§ **Problem statement**
Please copy the text of every row below word for word, line by line, and leave the pictures out of your answer.

§ **Data**

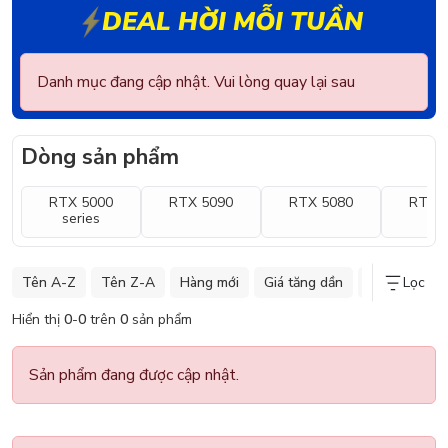
DEAL HỜI MỖI TUẦN
Danh mục đang cập nhật. Vui lòng quay lại sau
Dòng sản phẩm
RTX 5000
RTX 5090
RTX 5080
RTX 
series
Tên A-Z
Tên Z-A
Hàng mới
Giá tăng dần
Giá giảm dần
Lọc
Hiển thị
0
-
0
trên
0
sản phẩm
Sản phẩm đang được cập nhật.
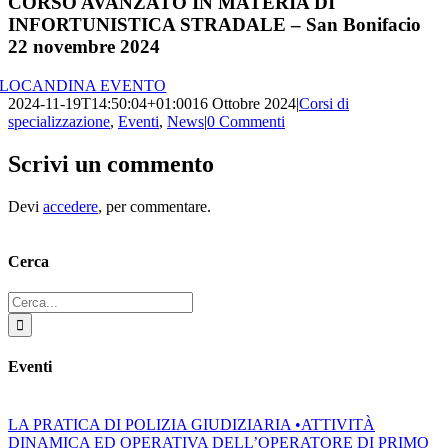
CORSO AVANZATO IN MATERIA DI
INFORTUNISTICA STRADALE – San Bonifacio
22 novembre 2024
LOCANDINA EVENTO
2024-11-19T14:50:04+01:00
16 Ottobre 2024
|
Corsi di
specializzazione
,
Eventi
,
News
|
0 Commenti
Scrivi un commento
Devi
accedere
, per commentare.
Cerca
Cerca
per:
Eventi
LA PRATICA DI POLIZIA GIUDIZIARIA •ATTIVITÀ
DINAMICA ED OPERATIVA DELL’OPERATORE DI PRIMO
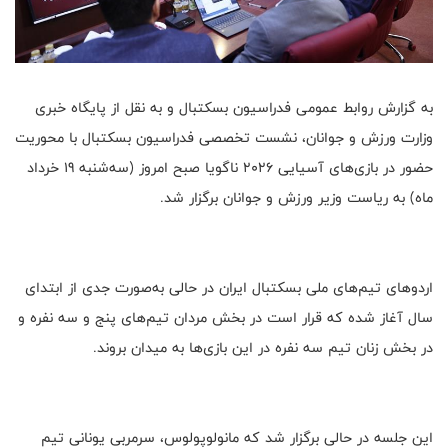
به گزارش روابط عمومی فدراسیون بسکتبال و به نقل از پایگاه خبری
وزارت ورزش و جوانان، نشست تخصصی فدراسیون بسکتبال با محوریت
حضور در بازی‌های آسیایی 2026 ناگویا صبح امروز (سه‌شنبه 19 خرداد
ماه) به ریاست وزیر ورزش و جوانان برگزار شد.
اردوهای تیم‌های ملی بسکتبال ایران در حالی به‌صورت جدی از ابتدای
سال آغاز شده که قرار است در بخش مردان تیم‌های پنج و سه نفره و
در بخش زنان تیم سه نفره در این بازی‌ها به میدان بروند.
این جلسه در حالی برگزار شد که مانولوپولوس، سرمربی یونانی تیم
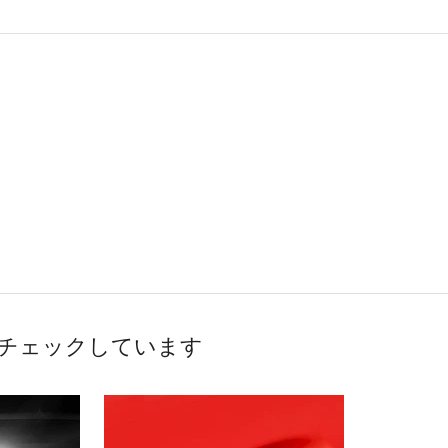
チェックしています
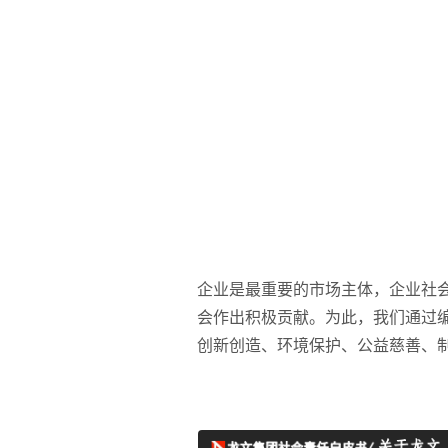
企业是最重要的市场主体，企业社
会作出积极贡献。为此，我们通过
创新创造、环境保护、公益慈善、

§ **Final answer**
DEAL HỜI MỖI TUẦN
Danh mục đang cập nhật. Vui lòng quay lại sau
Dòng sản phẩm
RTX 5000
RTX 5090
RTX 5080
RTX 
series
Tên A-Z
Tên Z-A
Hàng mới
Giá tăng dần
Giá giảm dần
Lọc
Hiển thị
0
-
0
trên
0
sản phẩm
Sản phẩm đang được cập nhật.
CORSO AVANZATO IN MATERIA DI
INFORTUNISTICA STRADALE – San Bonifacio
22 novembre 2024
LOCANDINA EVENTO
2024-11-19T14:50:04+01:00
16 Ottobre 2024
|
Corsi di
specializzazione
,
Eventi
,
News
|
0 Commenti
Scrivi un commento
Devi
accedere
, per commentare.
Cerca
Cerca
per:
Eventi
LA PRATICA DI POLIZIA GIUDIZIARIA •ATTIVITÀ
DINAMICA ED OPERATIVA DELL’OPERATORE DI PRIMO
به گزارش روابط عمومی فدراسیون بسکتبال و به نقل از پایگاه خبری
وزارت ورزش و جوانان، نشست تخصصی فدراسیون بسکتبال با محوریت
حضور در بازی‌های آسیایی 2026 ناگویا صبح امروز (سه‌شنبه 19 خرداد
ماه) به ریاست وزیر ورزش و جوانان برگزار شد.
اردوهای تیم‌های ملی بسکتبال ایران در حالی به‌صورت جدی از ابتدای
سال آغاز شده که قرار است در بخش مردان تیم‌های پنج و سه نفره و
در بخش زنان تیم سه نفره در این بازی‌ها به میدان بروند.
این جلسه در حالی برگزار شد که مانولوپولوس، سرمربی یونانی تیم
チェックしています
企业是最重要的市场主体，企业社
会作出积极贡献。为此，我们通过
创新创造、环境保护、公益慈善、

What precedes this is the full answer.